Extract:
David G. Velde, a bankruptcy trustee for the District of Minnesota, appeals the
decision of the district court2 reversing and vacating prior decisions of the bankruptcy
court in three adversary proceedings. The trustee contends that four bank checks
1
The Honorable Ralph R. Erickson, United States District Judge for the District
of North Dakota, sitting by designation.
2
The Honorable Richard H. Kyle, United States District Judge for the District
of Minnesota.
received by Hans Reinhardt, Flywheel Grain, LLP and Howard Steinmetz in
replacement of four dishonored checks were payments made within the ninety-day
period prior to the filing a bankruptcy and were thus prohibited preferences under the
Bankruptcy Code § 547(b). Because we conclude the replacement checks resulted in
the release of banks’ security interest in collateral, each bank check constitutes a
contemporaneous exchange for new value falling within an exception to the trustee’s
avoidance powers as set forth in Velde v. Kirsch, 07-2017, issued contemporaneously
with this opinion, we affirm.
I.

Check your understanding:
• A. In the bankruptcy appeal excerpt, why does the court affirm the district court's decision?
• B. Retype the stretch of the bankruptcy appeal excerpt from "received by Hans" through "opinion, we affirm.".

Data items:
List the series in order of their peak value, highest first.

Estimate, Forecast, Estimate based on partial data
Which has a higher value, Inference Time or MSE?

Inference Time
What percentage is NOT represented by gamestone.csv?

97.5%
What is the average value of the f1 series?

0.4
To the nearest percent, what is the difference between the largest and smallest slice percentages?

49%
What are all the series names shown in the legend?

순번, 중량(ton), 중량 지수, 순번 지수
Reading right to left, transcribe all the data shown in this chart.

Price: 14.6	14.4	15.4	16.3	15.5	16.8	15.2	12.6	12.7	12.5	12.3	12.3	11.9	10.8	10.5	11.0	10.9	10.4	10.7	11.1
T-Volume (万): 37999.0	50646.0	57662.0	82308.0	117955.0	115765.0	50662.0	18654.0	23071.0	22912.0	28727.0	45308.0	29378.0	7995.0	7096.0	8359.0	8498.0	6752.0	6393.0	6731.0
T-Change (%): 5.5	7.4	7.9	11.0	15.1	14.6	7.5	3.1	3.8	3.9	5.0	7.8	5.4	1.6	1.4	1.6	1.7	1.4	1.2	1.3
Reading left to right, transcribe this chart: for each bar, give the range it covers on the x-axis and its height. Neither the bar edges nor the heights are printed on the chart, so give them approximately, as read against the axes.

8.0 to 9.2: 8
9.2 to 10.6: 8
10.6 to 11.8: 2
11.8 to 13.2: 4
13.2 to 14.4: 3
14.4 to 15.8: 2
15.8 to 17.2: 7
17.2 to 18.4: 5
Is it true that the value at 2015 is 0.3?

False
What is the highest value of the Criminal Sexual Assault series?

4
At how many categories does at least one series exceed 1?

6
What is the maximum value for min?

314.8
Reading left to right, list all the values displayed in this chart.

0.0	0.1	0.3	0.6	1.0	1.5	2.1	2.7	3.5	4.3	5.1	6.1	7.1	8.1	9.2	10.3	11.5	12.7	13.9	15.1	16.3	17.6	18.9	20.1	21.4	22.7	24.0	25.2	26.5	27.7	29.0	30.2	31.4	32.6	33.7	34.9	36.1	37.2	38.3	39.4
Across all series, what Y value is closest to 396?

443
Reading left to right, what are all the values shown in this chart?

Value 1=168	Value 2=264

Task-by-task solutions:
• A. The replacement checks resulted in the release of the banks' security interest in collateral. That makes each bank check a contemporaneous exchange for new value, which falls within an exception to the trustee's avoidance powers, so the court affirms.

• B.
received by Hans Reinhardt, Flywheel Grain, LLP and Howard Steinmetz in
replacement of four dishonored checks were payments made within the ninety-day
period prior to the filing a bankruptcy and were thus prohibited preferences under the
Bankruptcy Code § 547(b). Because we conclude the replacement checks resulted in
the release of banks’ security interest in collateral, each bank check constitutes a
contemporaneous exchange for new value falling within an exception to the trustee’s
avoidance powers as set forth in Velde v. Kirsch, 07-2017, issued contemporaneously
with this opinion, we affirm.